Just one last thing. There's quite a bit going on in terms of non-performing loan sales across Europe, as a consequence of the pandemic banks are clearing the decks in preparation for what may come. So I'm seeing more movement generally in the NPL space, there is various portfolios across different regions that are selling. And I think that in itself brings a real focus around the ability to manage those types of portfolios. One of them is securitize, we can get a mixture of securitized and unsecuritized, and some will contain commercial portfolios and consumer portfolios. So I think what that's doing as well is bringing another focus to the value of those assets. And how do you get maximum liquidation of those assets. And the only way to do that is to ensure that you've got, you know, strong sustainable payment arrangements. And there's still a lot of regulatory oversight. So work out strategies and the effectiveness of those work, our strategies are really important. And again, if you don't take into account things like actually understanding the circumstances of the customer, it becomes very difficult to get a real successful outcome. So I do think the value of these portfolios is also driven by the quality of the solutions that you put in place.

Brendan Le Grange 32:43

Yeah, and I think the fact that you have these industries that are purchasing the portfolio's afterwards and managing to collect on them is kind of evidence that with a better approach, many collections can be made. Now of course, there are reasons a lender might want to outsource some of that and not want to deal with the delinquency and late-stage delinquency, but I think if you do it better, you can collect much more than you are today.
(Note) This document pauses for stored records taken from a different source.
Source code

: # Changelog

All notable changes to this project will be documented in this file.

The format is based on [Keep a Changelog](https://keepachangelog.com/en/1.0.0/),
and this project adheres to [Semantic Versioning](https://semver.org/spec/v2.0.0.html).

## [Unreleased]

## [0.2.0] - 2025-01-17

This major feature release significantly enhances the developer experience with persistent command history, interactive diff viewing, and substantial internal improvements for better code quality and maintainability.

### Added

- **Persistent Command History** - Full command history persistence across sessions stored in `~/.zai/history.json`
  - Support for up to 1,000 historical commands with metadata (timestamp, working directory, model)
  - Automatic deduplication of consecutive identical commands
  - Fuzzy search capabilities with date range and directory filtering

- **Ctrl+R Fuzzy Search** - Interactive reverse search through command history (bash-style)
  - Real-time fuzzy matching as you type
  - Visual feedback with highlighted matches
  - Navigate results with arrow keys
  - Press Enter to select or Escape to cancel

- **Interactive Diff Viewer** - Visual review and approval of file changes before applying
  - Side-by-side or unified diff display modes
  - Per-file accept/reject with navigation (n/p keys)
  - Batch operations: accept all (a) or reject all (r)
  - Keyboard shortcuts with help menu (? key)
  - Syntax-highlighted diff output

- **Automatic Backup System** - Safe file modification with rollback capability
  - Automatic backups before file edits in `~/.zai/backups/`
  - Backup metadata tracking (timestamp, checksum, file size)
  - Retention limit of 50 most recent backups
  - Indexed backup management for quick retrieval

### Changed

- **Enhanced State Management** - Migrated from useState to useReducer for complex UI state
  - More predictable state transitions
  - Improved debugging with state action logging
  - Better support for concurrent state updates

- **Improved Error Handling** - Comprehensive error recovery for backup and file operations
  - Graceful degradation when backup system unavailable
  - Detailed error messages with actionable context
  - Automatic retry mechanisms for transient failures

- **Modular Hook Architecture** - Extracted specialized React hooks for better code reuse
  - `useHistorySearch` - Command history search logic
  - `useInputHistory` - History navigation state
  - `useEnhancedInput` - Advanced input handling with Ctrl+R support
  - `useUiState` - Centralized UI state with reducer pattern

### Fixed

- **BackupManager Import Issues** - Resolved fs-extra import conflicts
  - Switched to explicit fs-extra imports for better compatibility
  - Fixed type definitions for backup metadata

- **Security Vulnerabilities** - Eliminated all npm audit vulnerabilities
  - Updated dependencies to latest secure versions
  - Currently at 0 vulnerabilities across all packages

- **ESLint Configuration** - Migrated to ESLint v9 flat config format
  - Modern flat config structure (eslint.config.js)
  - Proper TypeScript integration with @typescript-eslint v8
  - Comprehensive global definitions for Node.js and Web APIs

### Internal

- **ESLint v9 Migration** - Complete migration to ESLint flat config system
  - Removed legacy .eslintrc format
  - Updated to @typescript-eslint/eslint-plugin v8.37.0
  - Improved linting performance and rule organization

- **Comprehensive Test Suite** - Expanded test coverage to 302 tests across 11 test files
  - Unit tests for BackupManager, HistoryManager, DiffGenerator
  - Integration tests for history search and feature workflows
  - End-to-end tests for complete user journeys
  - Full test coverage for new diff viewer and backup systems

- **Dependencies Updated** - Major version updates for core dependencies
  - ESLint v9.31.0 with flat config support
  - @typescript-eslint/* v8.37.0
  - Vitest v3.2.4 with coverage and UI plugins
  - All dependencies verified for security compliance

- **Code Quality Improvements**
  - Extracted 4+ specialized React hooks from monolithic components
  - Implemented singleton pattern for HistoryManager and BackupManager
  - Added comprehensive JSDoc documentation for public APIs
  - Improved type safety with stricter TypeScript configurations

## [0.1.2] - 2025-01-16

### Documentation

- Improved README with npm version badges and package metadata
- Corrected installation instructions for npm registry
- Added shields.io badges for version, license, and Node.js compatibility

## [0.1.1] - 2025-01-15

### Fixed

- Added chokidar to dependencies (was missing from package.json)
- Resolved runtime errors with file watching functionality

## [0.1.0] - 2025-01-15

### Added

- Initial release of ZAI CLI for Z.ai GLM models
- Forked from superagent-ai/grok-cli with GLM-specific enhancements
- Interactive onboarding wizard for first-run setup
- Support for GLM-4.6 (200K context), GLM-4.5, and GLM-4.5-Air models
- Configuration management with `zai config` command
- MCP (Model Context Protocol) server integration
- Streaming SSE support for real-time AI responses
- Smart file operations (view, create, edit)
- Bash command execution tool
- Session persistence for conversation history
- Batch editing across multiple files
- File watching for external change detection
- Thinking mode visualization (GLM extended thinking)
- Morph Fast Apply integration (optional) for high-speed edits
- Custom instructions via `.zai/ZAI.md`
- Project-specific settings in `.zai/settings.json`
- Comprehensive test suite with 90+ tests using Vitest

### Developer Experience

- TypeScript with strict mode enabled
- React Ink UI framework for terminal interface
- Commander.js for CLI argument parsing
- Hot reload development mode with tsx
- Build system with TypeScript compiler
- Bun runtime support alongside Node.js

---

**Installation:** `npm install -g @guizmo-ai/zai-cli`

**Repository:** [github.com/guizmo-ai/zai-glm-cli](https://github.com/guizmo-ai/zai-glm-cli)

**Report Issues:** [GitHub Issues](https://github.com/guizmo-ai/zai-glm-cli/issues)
Thank you, Terry, for your time. It was great catching up schedule. And thank you for joining us. This has been How to Lend Money to Strangers, the podcast about lending strategies around the world and across the credit lifecycle. In next week's show, I'll be speaking to Oscar Koster of bigdatascoring.com, we talk about how to use alternative data and machine learning to build scorecards in developing markets. Please join me next Thursday for that…

I think the last time I saw you was was in a restaurant in Helsinki with a nautical theme and you were you're explaining all the different ships and that's when I found out you're you're sort of started starting the working life as a ship's navigator. That's certainly what stands out most in my mind, but I must have been a decade ago.